**Brief**
Copy out all of the following data word for word, leaving every line unchanged.
Start of Data section
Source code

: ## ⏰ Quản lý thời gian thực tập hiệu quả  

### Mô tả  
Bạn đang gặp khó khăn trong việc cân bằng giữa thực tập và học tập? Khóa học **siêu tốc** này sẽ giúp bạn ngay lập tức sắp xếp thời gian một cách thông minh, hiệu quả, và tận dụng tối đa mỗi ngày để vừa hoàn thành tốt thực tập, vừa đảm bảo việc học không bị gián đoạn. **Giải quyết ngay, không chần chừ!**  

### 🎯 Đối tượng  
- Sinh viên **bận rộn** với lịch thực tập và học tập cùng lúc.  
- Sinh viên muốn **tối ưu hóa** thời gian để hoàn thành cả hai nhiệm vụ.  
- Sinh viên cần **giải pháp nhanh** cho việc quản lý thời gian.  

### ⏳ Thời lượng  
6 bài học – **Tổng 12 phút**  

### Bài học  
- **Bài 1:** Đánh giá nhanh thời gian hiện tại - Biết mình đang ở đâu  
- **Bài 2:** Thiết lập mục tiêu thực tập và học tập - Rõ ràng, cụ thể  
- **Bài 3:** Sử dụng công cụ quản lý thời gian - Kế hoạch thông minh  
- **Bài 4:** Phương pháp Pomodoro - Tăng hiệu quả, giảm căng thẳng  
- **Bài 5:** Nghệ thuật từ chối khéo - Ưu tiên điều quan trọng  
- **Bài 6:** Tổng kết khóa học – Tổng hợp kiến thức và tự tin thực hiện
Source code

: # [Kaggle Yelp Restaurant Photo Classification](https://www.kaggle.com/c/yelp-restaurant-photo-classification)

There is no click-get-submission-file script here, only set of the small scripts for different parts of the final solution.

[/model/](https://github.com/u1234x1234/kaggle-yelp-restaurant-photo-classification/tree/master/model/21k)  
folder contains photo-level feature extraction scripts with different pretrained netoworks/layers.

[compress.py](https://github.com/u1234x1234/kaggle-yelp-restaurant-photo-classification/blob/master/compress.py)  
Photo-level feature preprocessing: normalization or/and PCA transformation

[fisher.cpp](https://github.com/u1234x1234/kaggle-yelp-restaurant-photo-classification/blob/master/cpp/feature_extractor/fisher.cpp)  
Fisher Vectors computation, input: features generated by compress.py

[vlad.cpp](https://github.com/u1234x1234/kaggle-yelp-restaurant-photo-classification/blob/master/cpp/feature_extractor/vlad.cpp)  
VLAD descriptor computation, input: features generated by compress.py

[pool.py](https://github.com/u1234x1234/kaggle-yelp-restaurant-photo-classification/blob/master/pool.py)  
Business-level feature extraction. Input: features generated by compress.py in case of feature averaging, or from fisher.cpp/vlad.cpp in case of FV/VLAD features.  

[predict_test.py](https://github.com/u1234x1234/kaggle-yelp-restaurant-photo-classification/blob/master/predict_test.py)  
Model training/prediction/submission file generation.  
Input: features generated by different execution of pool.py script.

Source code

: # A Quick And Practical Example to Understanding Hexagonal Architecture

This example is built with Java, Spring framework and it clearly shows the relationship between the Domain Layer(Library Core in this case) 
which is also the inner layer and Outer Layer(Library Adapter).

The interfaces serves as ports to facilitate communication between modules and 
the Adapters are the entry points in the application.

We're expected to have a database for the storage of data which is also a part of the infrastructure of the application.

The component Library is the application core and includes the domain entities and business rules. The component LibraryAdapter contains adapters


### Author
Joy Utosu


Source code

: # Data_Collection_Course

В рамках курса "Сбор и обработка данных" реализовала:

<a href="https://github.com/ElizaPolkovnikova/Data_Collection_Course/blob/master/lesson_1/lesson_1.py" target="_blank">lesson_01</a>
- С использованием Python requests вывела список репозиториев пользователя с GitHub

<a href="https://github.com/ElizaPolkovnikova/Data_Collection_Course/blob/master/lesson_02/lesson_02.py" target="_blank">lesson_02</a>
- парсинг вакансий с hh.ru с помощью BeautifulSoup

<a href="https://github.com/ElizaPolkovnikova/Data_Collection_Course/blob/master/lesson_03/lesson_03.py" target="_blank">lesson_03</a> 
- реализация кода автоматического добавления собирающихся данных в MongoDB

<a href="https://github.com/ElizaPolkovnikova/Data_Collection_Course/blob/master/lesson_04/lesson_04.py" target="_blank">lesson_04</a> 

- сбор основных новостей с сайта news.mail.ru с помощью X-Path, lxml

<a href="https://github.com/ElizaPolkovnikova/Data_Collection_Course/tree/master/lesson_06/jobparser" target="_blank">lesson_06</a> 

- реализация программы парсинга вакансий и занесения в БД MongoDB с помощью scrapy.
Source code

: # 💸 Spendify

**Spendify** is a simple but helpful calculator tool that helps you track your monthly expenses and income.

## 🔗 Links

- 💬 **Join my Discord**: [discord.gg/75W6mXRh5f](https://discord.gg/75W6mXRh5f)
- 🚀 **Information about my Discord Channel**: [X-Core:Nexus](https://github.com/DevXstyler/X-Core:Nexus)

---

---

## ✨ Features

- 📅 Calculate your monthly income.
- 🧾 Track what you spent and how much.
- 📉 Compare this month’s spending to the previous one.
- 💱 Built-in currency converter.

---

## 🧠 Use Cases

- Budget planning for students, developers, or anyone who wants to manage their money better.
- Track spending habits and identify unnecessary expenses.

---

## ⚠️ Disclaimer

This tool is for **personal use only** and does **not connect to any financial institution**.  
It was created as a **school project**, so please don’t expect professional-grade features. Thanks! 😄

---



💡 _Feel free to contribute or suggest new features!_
End of Data section
**Solution**
Source code

: ## ⏰ Quản lý thời gian thực tập hiệu quả  

### Mô tả  
Bạn đang gặp khó khăn trong việc cân bằng giữa thực tập và học tập? Khóa học **siêu tốc** này sẽ giúp bạn ngay lập tức sắp xếp thời gian một cách thông minh, hiệu quả, và tận dụng tối đa mỗi ngày để vừa hoàn thành tốt thực tập, vừa đảm bảo việc học không bị gián đoạn. **Giải quyết ngay, không chần chừ!**  

### 🎯 Đối tượng  
- Sinh viên **bận rộn** với lịch thực tập và học tập cùng lúc.  
- Sinh viên muốn **tối ưu hóa** thời gian để hoàn thành cả hai nhiệm vụ.  
- Sinh viên cần **giải pháp nhanh** cho việc quản lý thời gian.  

### ⏳ Thời lượng  
6 bài học – **Tổng 12 phút**  

### Bài học  
- **Bài 1:** Đánh giá nhanh thời gian hiện tại - Biết mình đang ở đâu  
- **Bài 2:** Thiết lập mục tiêu thực tập và học tập - Rõ ràng, cụ thể  
- **Bài 3:** Sử dụng công cụ quản lý thời gian - Kế hoạch thông minh  
- **Bài 4:** Phương pháp Pomodoro - Tăng hiệu quả, giảm căng thẳng  
- **Bài 5:** Nghệ thuật từ chối khéo - Ưu tiên điều quan trọng  
- **Bài 6:** Tổng kết khóa học – Tổng hợp kiến thức và tự tin thực hiện
Source code

: # [Kaggle Yelp Restaurant Photo Classification](https://www.kaggle.com/c/yelp-restaurant-photo-classification)

There is no click-get-submission-file script here, only set of the small scripts for different parts of the final solution.

[/model/](https://github.com/u1234x1234/kaggle-yelp-restaurant-photo-classification/tree/master/model/21k)  
folder contains photo-level feature extraction scripts with different pretrained netoworks/layers.

[compress.py](https://github.com/u1234x1234/kaggle-yelp-restaurant-photo-classification/blob/master/compress.py)  
Photo-level feature preprocessing: normalization or/and PCA transformation

[fisher.cpp](https://github.com/u1234x1234/kaggle-yelp-restaurant-photo-classification/blob/master/cpp/feature_extractor/fisher.cpp)  
Fisher Vectors computation, input: features generated by compress.py

[vlad.cpp](https://github.com/u1234x1234/kaggle-yelp-restaurant-photo-classification/blob/master/cpp/feature_extractor/vlad.cpp)  
VLAD descriptor computation, input: features generated by compress.py

[pool.py](https://github.com/u1234x1234/kaggle-yelp-restaurant-photo-classification/blob/master/pool.py)  
Business-level feature extraction. Input: features generated by compress.py in case of feature averaging, or from fisher.cpp/vlad.cpp in case of FV/VLAD features.  

[predict_test.py](https://github.com/u1234x1234/kaggle-yelp-restaurant-photo-classification/blob/master/predict_test.py)  
Model training/prediction/submission file generation.  
Input: features generated by different execution of pool.py script.

Source code

: # A Quick And Practical Example to Understanding Hexagonal Architecture

This example is built with Java, Spring framework and it clearly shows the relationship between the Domain Layer(Library Core in this case) 
which is also the inner layer and Outer Layer(Library Adapter).

The interfaces serves as ports to facilitate communication between modules and 
the Adapters are the entry points in the application.

We're expected to have a database for the storage of data which is also a part of the infrastructure of the application.

The component Library is the application core and includes the domain entities and business rules. The component LibraryAdapter contains adapters


### Author
Joy Utosu


Source code

: # Data_Collection_Course

В рамках курса "Сбор и обработка данных" реализовала:

<a href="https://github.com/ElizaPolkovnikova/Data_Collection_Course/blob/master/lesson_1/lesson_1.py" target="_blank">lesson_01</a>
- С использованием Python requests вывела список репозиториев пользователя с GitHub

<a href="https://github.com/ElizaPolkovnikova/Data_Collection_Course/blob/master/lesson_02/lesson_02.py" target="_blank">lesson_02</a>
- парсинг вакансий с hh.ru с помощью BeautifulSoup

<a href="https://github.com/ElizaPolkovnikova/Data_Collection_Course/blob/master/lesson_03/lesson_03.py" target="_blank">lesson_03</a> 
- реализация кода автоматического добавления собирающихся данных в MongoDB

<a href="https://github.com/ElizaPolkovnikova/Data_Collection_Course/blob/master/lesson_04/lesson_04.py" target="_blank">lesson_04</a> 

- сбор основных новостей с сайта news.mail.ru с помощью X-Path, lxml

<a href="https://github.com/ElizaPolkovnikova/Data_Collection_Course/tree/master/lesson_06/jobparser" target="_blank">lesson_06</a> 

- реализация программы парсинга вакансий и занесения в БД MongoDB с помощью scrapy.
Source code

: # 💸 Spendify

**Spendify** is a simple but helpful calculator tool that helps you track your monthly expenses and income.

## 🔗 Links

- 💬 **Join my Discord**: [discord.gg/75W6mXRh5f](https://discord.gg/75W6mXRh5f)
- 🚀 **Information about my Discord Channel**: [X-Core:Nexus](https://github.com/DevXstyler/X-Core:Nexus)

---

---

## ✨ Features

- 📅 Calculate your monthly income.
- 🧾 Track what you spent and how much.
- 📉 Compare this month’s spending to the previous one.
- 💱 Built-in currency converter.

---

## 🧠 Use Cases

- Budget planning for students, developers, or anyone who wants to manage their money better.
- Track spending habits and identify unnecessary expenses.

---

## ⚠️ Disclaimer

This tool is for **personal use only** and does **not connect to any financial institution**.  
It was created as a **school project**, so please don’t expect professional-grade features. Thanks! 😄

---



💡 _Feel free to contribute or suggest new features!_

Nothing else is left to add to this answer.